Изучение окаменевших скелетов позволяет проследить, как на протяжении прошедших двух миллионов лет анатомия человека адаптировалась для бега. Предшественники современных людей были прямоходящими на протяжении более четырех миллионов лет, но стопы этих гоминидов, по-прежнему живших на деревьях – по крайней мере, какую-то часть времени, – не были приспособлены для бега. Гибкая изогнутая стопа с длинными пальцами больше подходила для того, чтобы хвататься за ветки. А стопы, больше похожие на наши – менее гибкие, не умеющие хватать предметы, зато лучше отталкивающиеся от земли, – впервые появились где-то между двумя и одним миллионами лет тому назад. Примерно к тому же времени относятся найденные окаменелые скелеты Homo erectus – человека прямоходящего, чьи бедренные кости были уже на 50 процентов длиннее, чем у ранних гоминидов, плечи шире, а предплечья короче. Все эти изменения человеческой фигуры требовались для более эффективного бега.

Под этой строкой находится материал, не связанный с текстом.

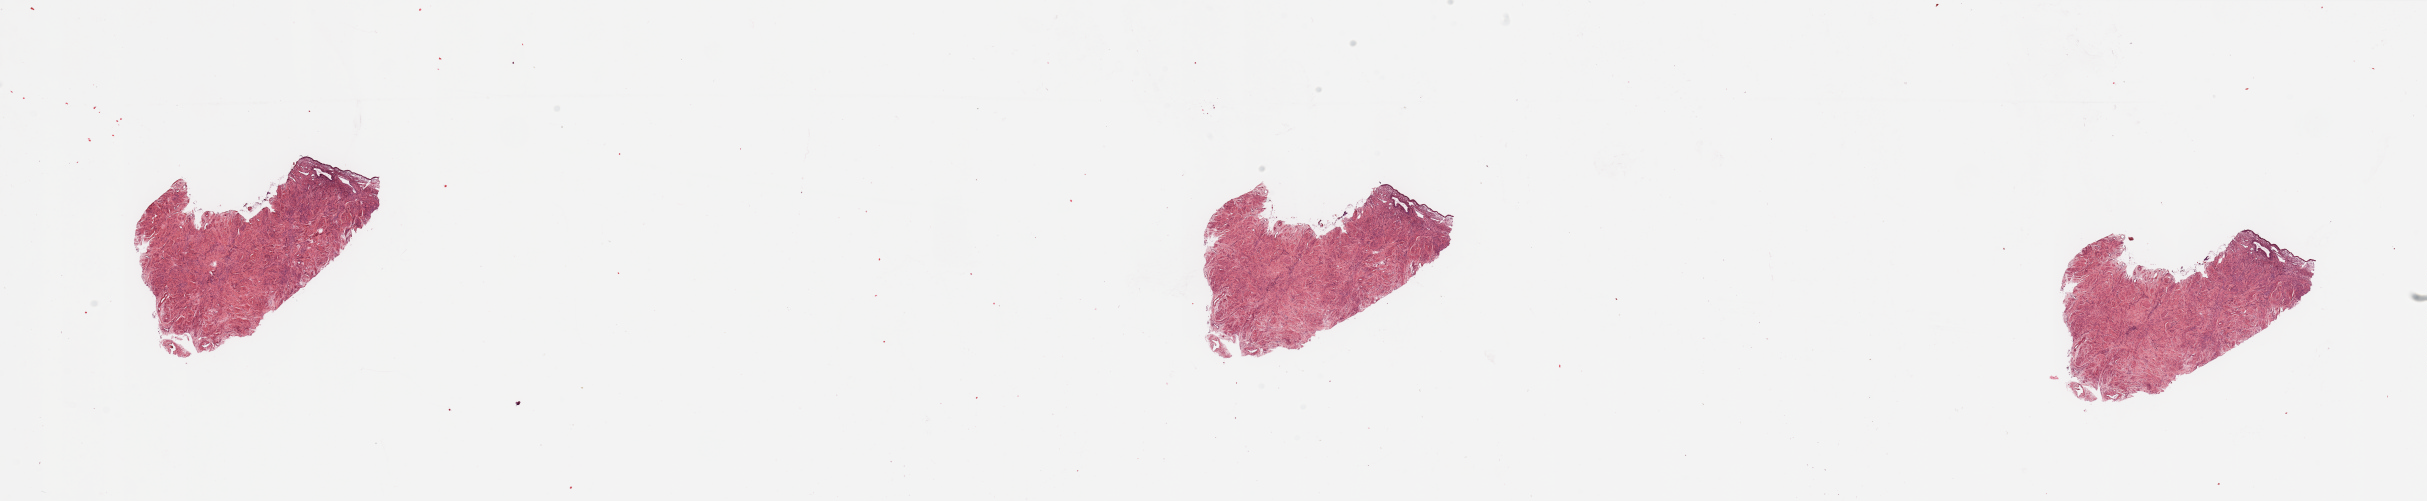
Whole-slide histology image, H&E-stained, whole scanned area (about 38.4 x 7.9 mm, from a 20x scan) shown as a low-resolution overview, normal (non-tumour) tissue sample, sampled site: uterus. Patient: female, age 63 years.
This section: normal (non-tumour) tissue from the same patient. Patient diagnosis: Endometrioid adenocarcinoma, NOS.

Но довольно об окаменелостях: давайте рассмотрим нашу фигуру и то, как она помогает нам бегать. У нас крупные ягодичные мышцы и длинные ахилловы сухожилия, придающие движущую силу. По сравнению с другими приматами, мышечные волокна людей сокращаются медленнее, что способствует меньшей утомляемости; в «беговых» мышцах человека содержится больше митохондрий, из-за чего они поглощают больше кислорода, служащего топливом. Человек – единственный из всех приматов, у кого есть выйная связка – пучок соединительной ткани, прикрепляющей основание черепа к позвоночнику. Эта связка есть только у тех млекопитающих, которым нужно быстро бегать, например у волков и лошадей. Она не дает голове болтаться при быстром движении. Все эти адаптации наводят на мысль, что человек эволюционировал как легкоатлет. Выживание первых людей зависело от того, насколько быстро они могли перемещаться на длинные дистанции, так что мы рождены с костями, мышцами и суставами, заточенными под бег на большие расстояния.

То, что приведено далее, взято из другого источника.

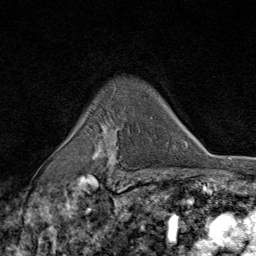
Breast MRI (dynamic contrast-enhanced), one axial slice; slice 62 of 80 in the series (ordered by position); cropped to one breast; dynamic contrast-enhanced series, time point 2 of 9 at this slice position (early post-contrast); 1.5 T; TE 1.8 ms, TR 4.3 ms; 2 mm slice thickness; 256 × 256 image matrix. Female patient.
Structures marked on this image (semi-automatic segmentation, software-assisted and operator-edited):
- enhancing-tissue mask used for the functional tumour volume (all voxels passing the contrast-enhancement thresholds inside the analysis volume; usually the tumour): bounding box (x1, y1, x2, y2) in pixels: (95, 110, 124, 177)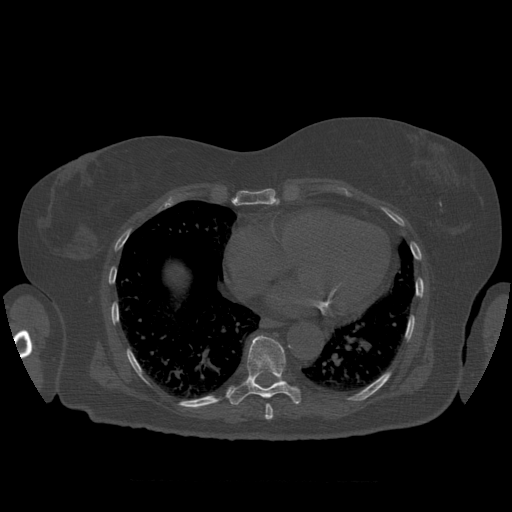
CT including the spine, one axial slice. Position 361 of 399 along the scan axis. Bone window (W 1800 / L 400 HU). 1.25 mm slice thickness. 512 × 512 image matrix, field of view 404 × 404 mm. Patient age 81 years. Case-level facts recorded for this patient, not image findings: primary cancer: renal.
Annotated regions visible in this slice (semi-automatic segmentation, software-assisted and operator-edited):
- T8 vertebra: bounding box [x1, y1, x2, y2] px = [265, 404, 274, 420]
- T9 vertebra: [226, 335, 301, 405]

Антрополог из Аризонского университета Дэвид Райклен давно знаком с идеей, что при естественном отборе развивались «беговые» черты человека. Его научные работы, в том числе «Зачем человеку такая большая ягодичная мышца?», способствовали формированию теории «беговой эволюции». Но Райклену не давала покоя проблема мотивации. Природа может создать скелет, облегчающий бег, но одного этого недостаточно, чтобы превратить человека в легкоатлета. Что же заставляло первых людей так напрягаться? Ведь человек по природе своей склонен экономить энергию. Бегая целый день, мы рискуем истратить слишком много калорий и исчерпать все энергетические запасы в надежде поймать крупную дичь[21]. По словам Хермана Понтцера, охота и собирательство – «рискованная игра, в которой валютой служат калории, а проигрыш равнозначен смерти»[22]. Охотиться и собирать весь день скучно и утомительно. Неужели голод мог заставить человека целый день бегать за добычей или собирать ягоды от рассвета до заката?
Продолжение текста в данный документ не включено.